Given that energy production drives global warming, we need to reduce our demand for fresh water — and a diamond-cut life embraces beauty at the lowest cost to the planet. Drought-tolerant gardens like the one to the left use minimal water, and also have the advantage of not needing to be mowed with gasoline-powered lawn mowers.

The modern fetish for green lawns is a primary reason we have any need for costly desal plants in the first place. You and I drink a tiny amount of water compared to what our lawns drink (my household has replaced both of our lawns with gardens). I hear that Las Vegas has even been paying its residents to take out their lawns, given the enormous cost to the city of watering lawns in a desert environment.

Until a region has embraced water conservation in ways like that, I don’t think desal plants should even be on the table. Responding to global warming calls for a paradigm shift.
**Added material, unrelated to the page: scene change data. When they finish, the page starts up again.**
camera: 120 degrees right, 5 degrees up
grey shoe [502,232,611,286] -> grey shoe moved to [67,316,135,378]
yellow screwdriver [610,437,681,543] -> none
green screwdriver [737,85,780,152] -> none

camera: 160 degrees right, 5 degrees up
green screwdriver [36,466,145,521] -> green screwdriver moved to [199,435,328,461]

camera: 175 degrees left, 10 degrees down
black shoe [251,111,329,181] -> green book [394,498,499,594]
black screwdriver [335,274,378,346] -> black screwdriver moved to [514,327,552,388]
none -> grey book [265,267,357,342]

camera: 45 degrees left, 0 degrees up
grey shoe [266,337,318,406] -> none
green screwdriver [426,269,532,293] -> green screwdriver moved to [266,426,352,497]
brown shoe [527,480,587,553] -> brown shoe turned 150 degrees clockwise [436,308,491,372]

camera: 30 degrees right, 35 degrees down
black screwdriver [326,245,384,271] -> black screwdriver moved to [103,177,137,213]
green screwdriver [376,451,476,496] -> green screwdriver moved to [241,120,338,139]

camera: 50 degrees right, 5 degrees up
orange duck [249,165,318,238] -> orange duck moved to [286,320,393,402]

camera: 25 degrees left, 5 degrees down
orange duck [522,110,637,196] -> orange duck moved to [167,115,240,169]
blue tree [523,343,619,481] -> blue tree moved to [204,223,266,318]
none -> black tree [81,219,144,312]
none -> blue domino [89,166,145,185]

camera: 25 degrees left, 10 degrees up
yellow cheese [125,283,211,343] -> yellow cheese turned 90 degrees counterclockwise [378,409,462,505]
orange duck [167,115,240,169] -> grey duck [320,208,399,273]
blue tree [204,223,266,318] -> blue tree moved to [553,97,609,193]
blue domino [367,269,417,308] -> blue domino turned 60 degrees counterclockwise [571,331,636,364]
Green lawns fed by precious drinking water rather than naturally occuring rain water or graywater are wrong in the world we now realize we’ve got, which is a dangerously warming planet with dangerously shrinking freshwater supplies.

Not just desert regions but the U.S. in general should move to a smart water-pricing system that charges a low rate for basic human water needs, and a much higher rate for luxury water uses such as green lawns and swimming pools.  If those luxury uses of water can generate the tens of millions of dollars it takes to build a desalination plant, then maybe the desal plant makes sense — but only if the desal plant buys carbon offsets for its high energy use.

Global warming is an emergency, a wake-up call for us to change the way we’re consuming. Green lawns fed by drinking water mean we are staying asleep. Drought-tolerant gardens are a beautiful way to go.